A month ago, optimistic Milwaukee Brewers fans insisted it wasn't too brash to predict that their team would be in the thick of the National League's Central division race with St. Louis and Cincinnati. Today, they're watching games through their fingers and avoiding the daily injury reports.
The Brewers are 2-5 in May, averaging under three runs per game and hitting just .214 as a team. Their 71 total bases this month are humiliating compared to division-leading St. Louis' 150. On the season, Rickie Weeks and Nyjer Morgan own sub-.200 averages, while Corey Hart's commitment to developing his power has resulted in a .240 average.

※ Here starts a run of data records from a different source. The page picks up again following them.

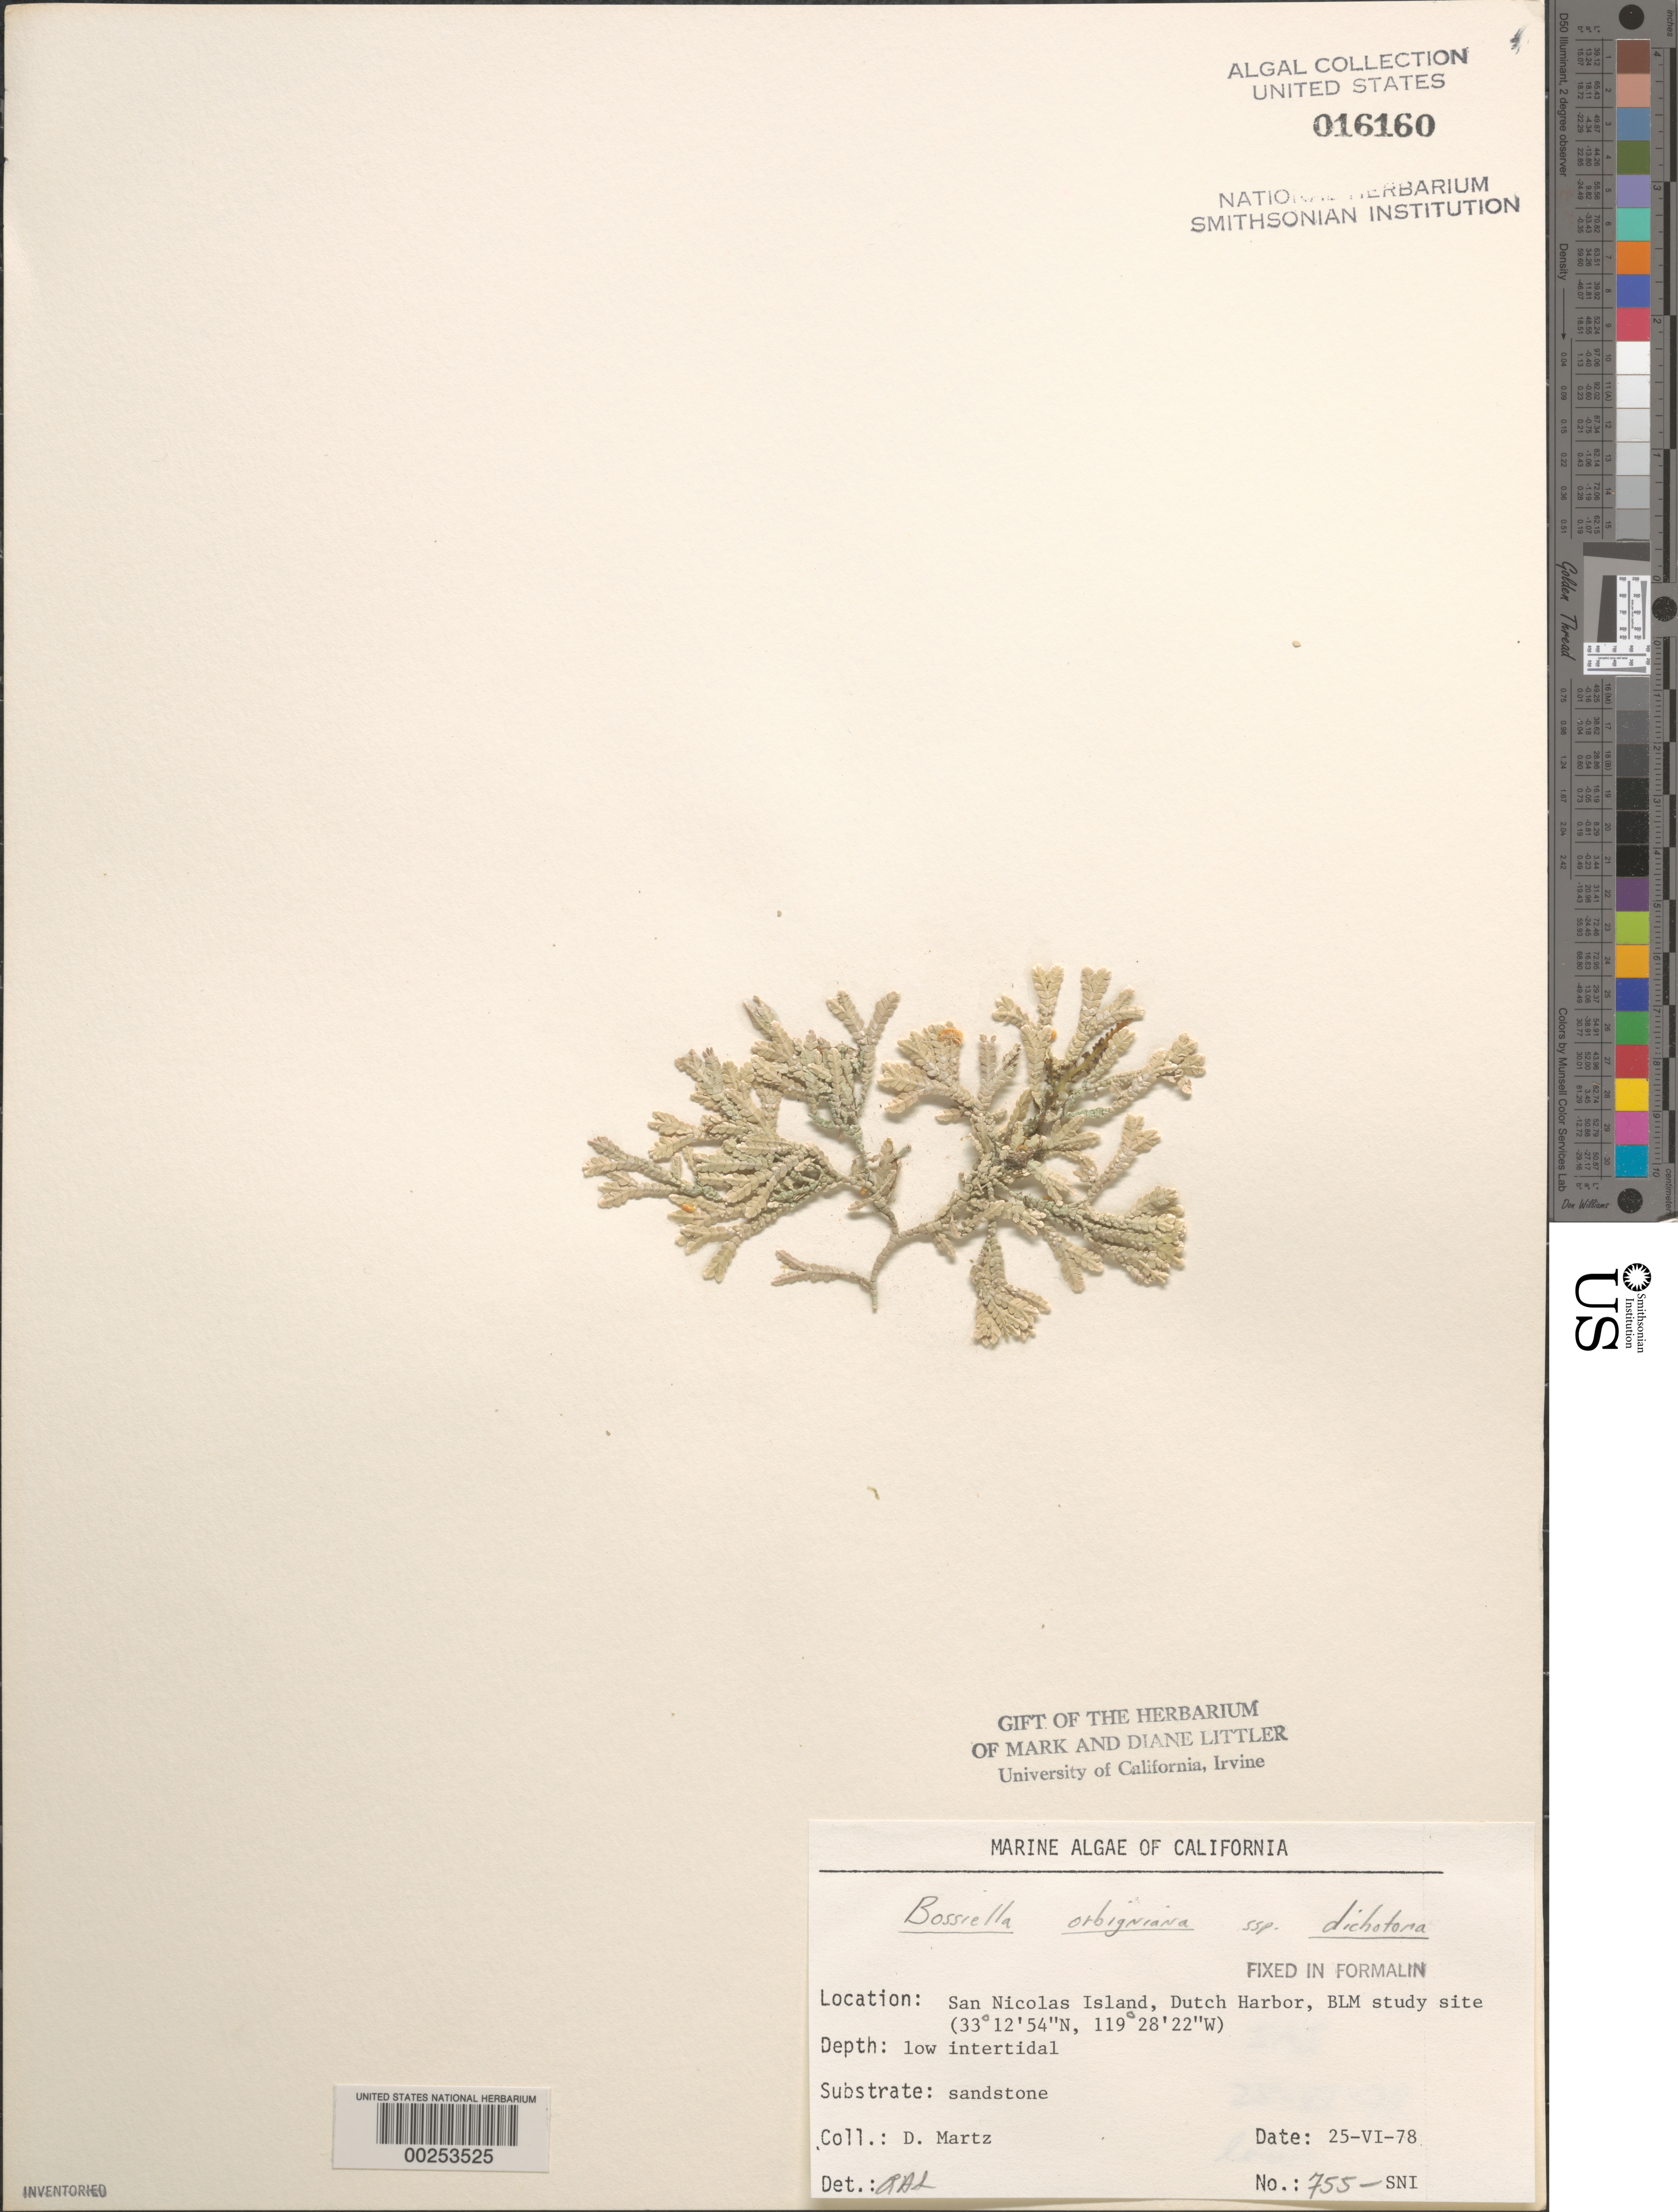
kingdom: Plantae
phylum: Rhodophyta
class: Florideophyceae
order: Corallinales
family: Corallinaceae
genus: Bossiella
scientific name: Bossiella orbigniana subsp. dichotoma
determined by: Sims, Robert H.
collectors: D. Martz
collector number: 755-sni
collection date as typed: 25 Jun 1978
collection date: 1978-06-25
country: United States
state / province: California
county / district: Ventura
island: San Nicolas Island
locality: Dutch Harbor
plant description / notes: BLM-SOCALBIGHT Rocky Intertidal Survey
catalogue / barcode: US 16160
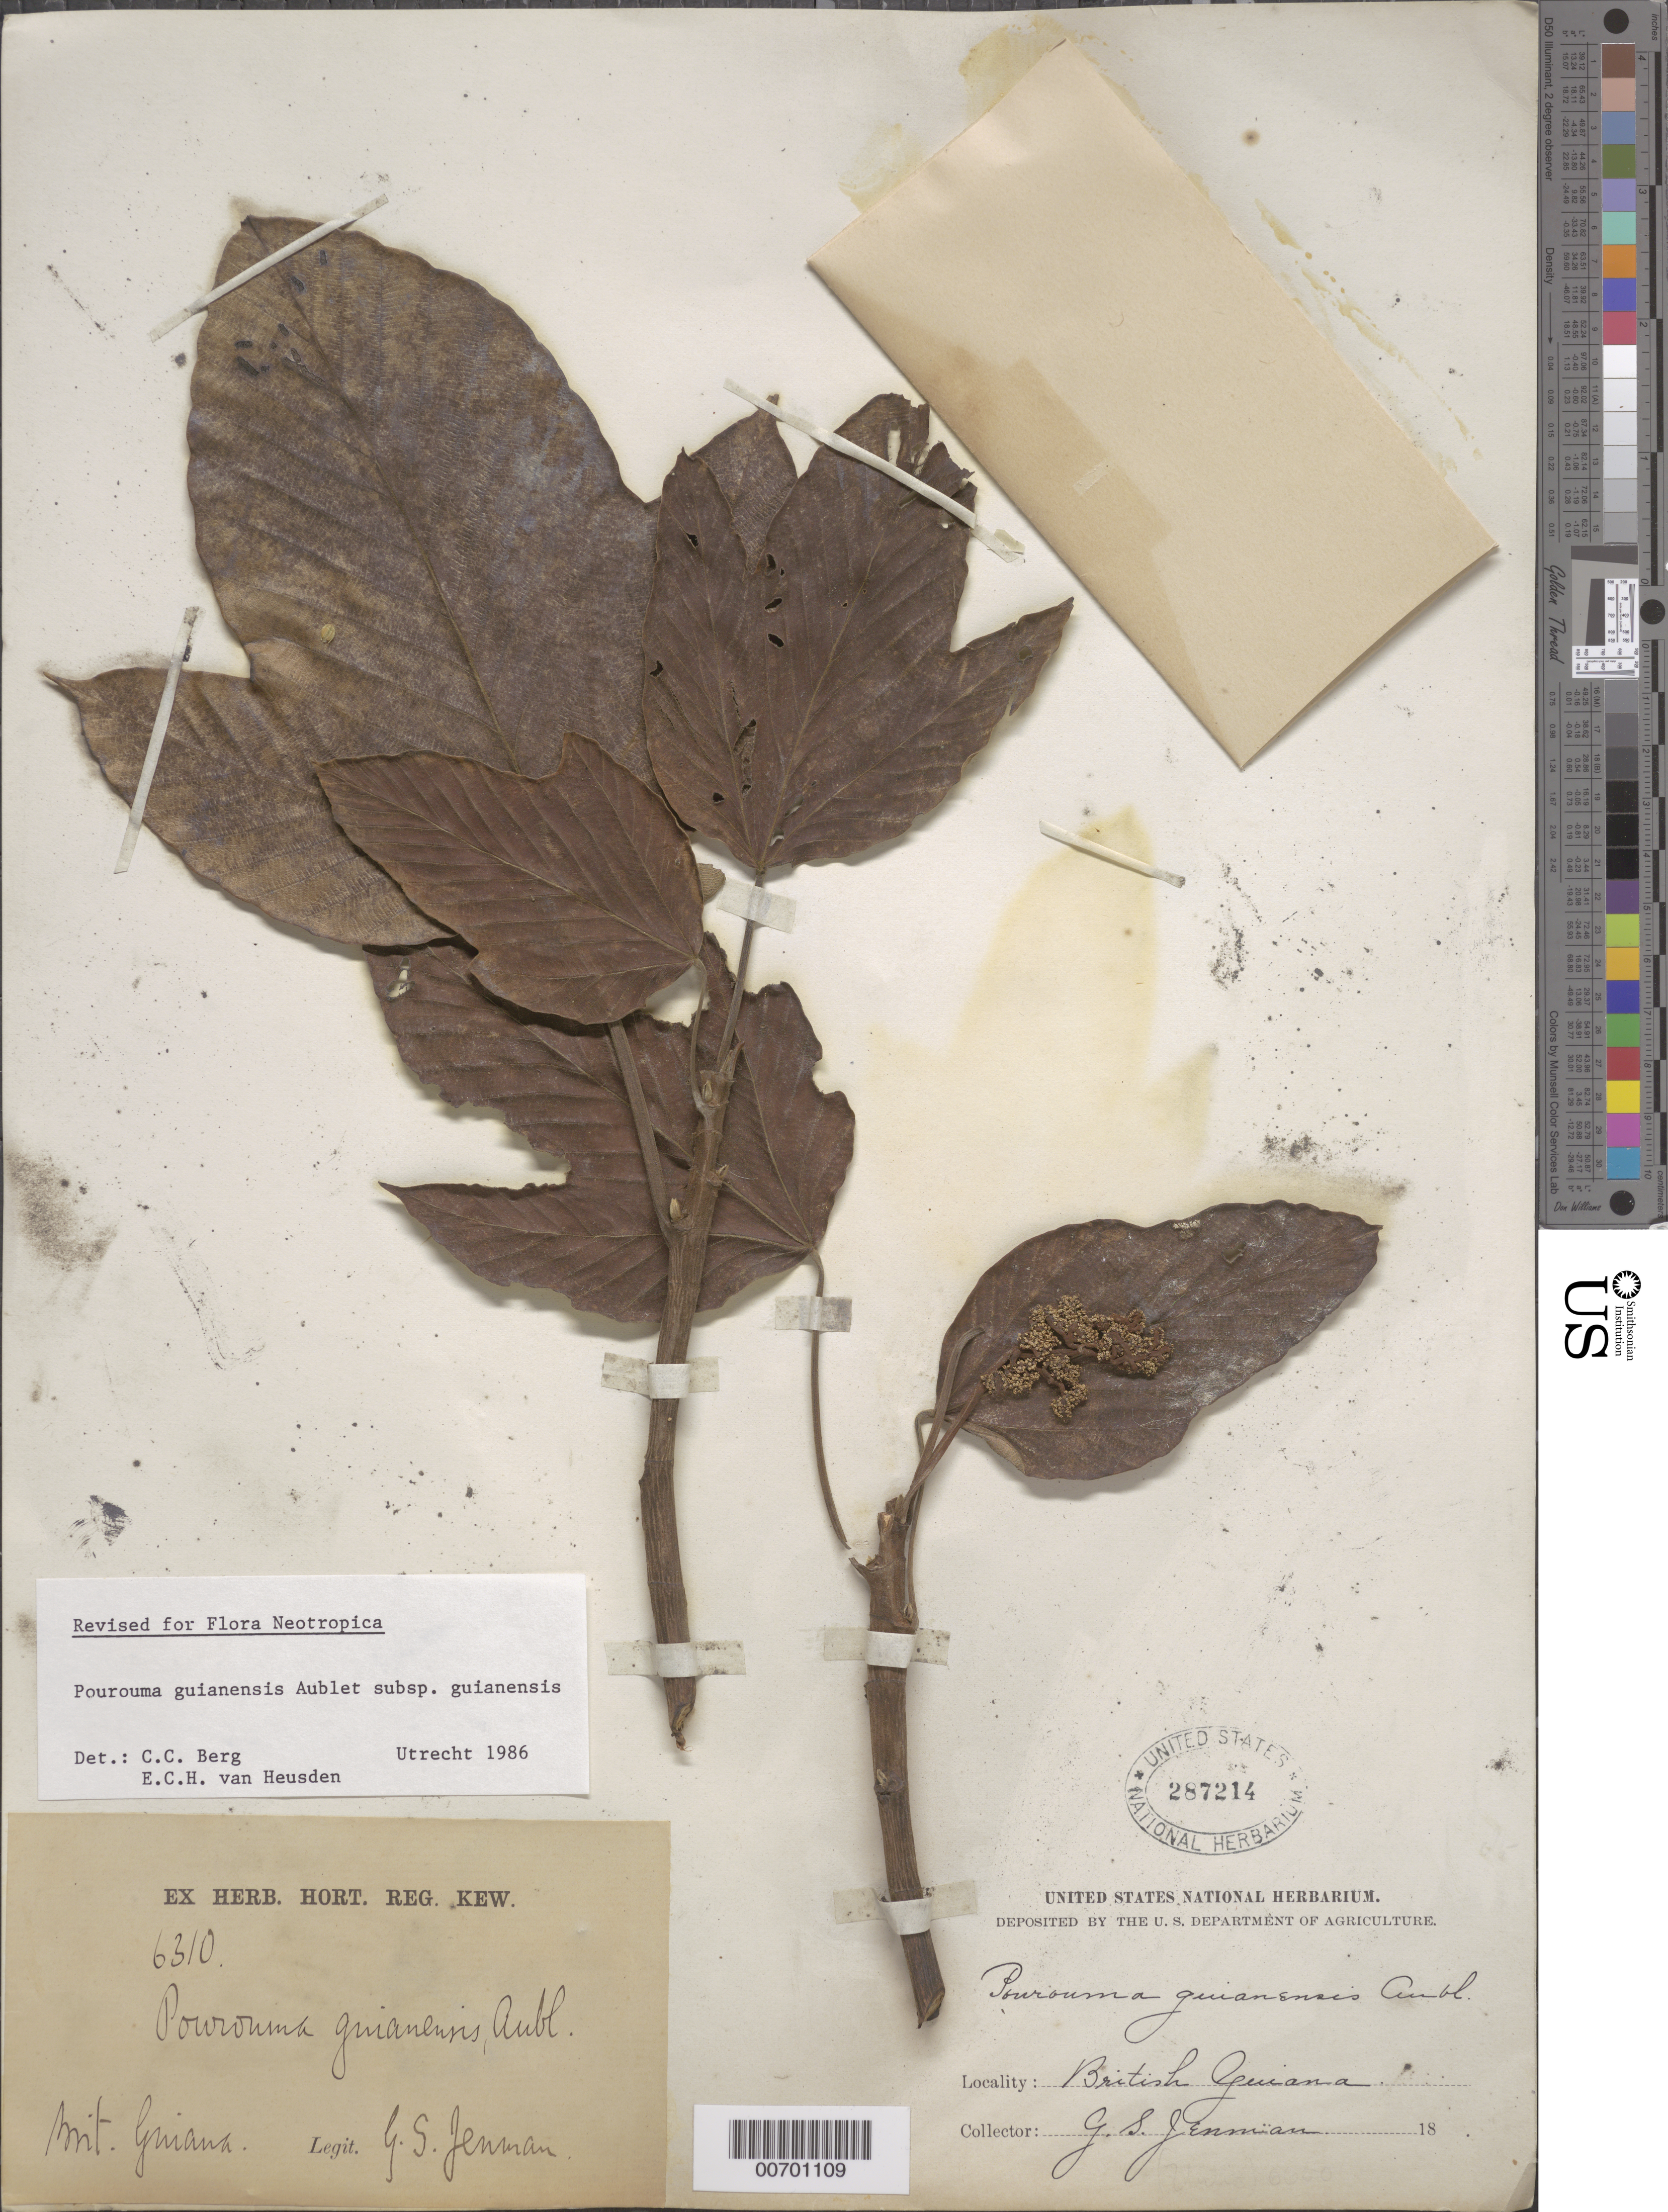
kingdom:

Adding injury to insult, the Brewers have lost Mat Gamel and Alex Gonzalez, two of the bats they were relying on, for the rest of the season with torn ACLs. Carlos Gomez is on the 15-day disabled list with a hamstring injury, and Ryan Braun is trying to ignore a nagging pain in his Achilles tendon.
Making the situation seem even more hopeless, four of Milwaukee's top five minor league prospects, as ranked by MLB.com, are pitchers. The only hitter is third baseman Taylor Green, the Brewers' top minor league player a year ago. Green was called up from Nashville this week and will get a look at first base along with Brooks Conrad and Travis Ishikawa. If fans didn't think they were going to miss Prince Fielder this year, they might change their minds after sizing up that trio.
Suddenly, concerns about holes in the pitching staff have become secondary to questions about run production. And with the future in that department looking particularly bleak, it's hard not to view last season's playoff run as a unique occurrence rather than a stepping stone to perennial competitiveness.